- Conference: Pacific-10 Conference
- Record: 10–19 (5–13 Pac-10)
- Head coach: Andy Russo (3rd season);
- Home arena: Hec Edmundson Pavilion

= 1987–88 Washington Huskies men's basketball team =

American college basketball season

The 1987–88 Washington Huskies men's basketball team represented the University of Washington for the 1987–88 NCAA Division I men's basketball season. Led by third-year head coach Andy Russo, the Huskies were members of the Pacific-10 Conference and played their home games on campus at Hec Edmundson Pavilion in Seattle, Washington.

The Huskies were 9–18 overall in the regular season and 5–13 in conference play, tied for last in the standings.
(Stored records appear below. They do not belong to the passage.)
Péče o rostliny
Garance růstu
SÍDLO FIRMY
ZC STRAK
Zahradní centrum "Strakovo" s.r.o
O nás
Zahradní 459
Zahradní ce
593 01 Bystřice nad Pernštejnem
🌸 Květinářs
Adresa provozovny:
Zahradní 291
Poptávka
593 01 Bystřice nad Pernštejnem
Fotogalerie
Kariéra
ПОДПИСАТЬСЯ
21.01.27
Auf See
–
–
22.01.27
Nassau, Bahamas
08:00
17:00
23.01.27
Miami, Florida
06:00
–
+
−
In the Pac-10 tournament at Tucson, Washington was seeded tenth and defeated seventh seed Arizona State by fourteen points in the opening round, then lost to second seed Oregon State by nineteen points in the quarterfinals.

==Postseason results==

| Date time, TV | Opponent | Result | Record | Site (attendance) city, state |
Pacific-10 Tournament
| Thu, March 10 9:00 pm | vs. (7) Arizona State First round | W 96–82 | 10–18 | McKale Center (12,635) Tucson, Arizona |
| Fri, March 11 7:00 pm | vs. (2) Oregon State Quarterfinal | L 61–80 | 10–19 | McKale Center (13,061) Tucson, Arizona |
*Non-conference game. ^{#}Rankings from AP poll. (#) Tournament seedings in parentheses. All times are in Pacific time.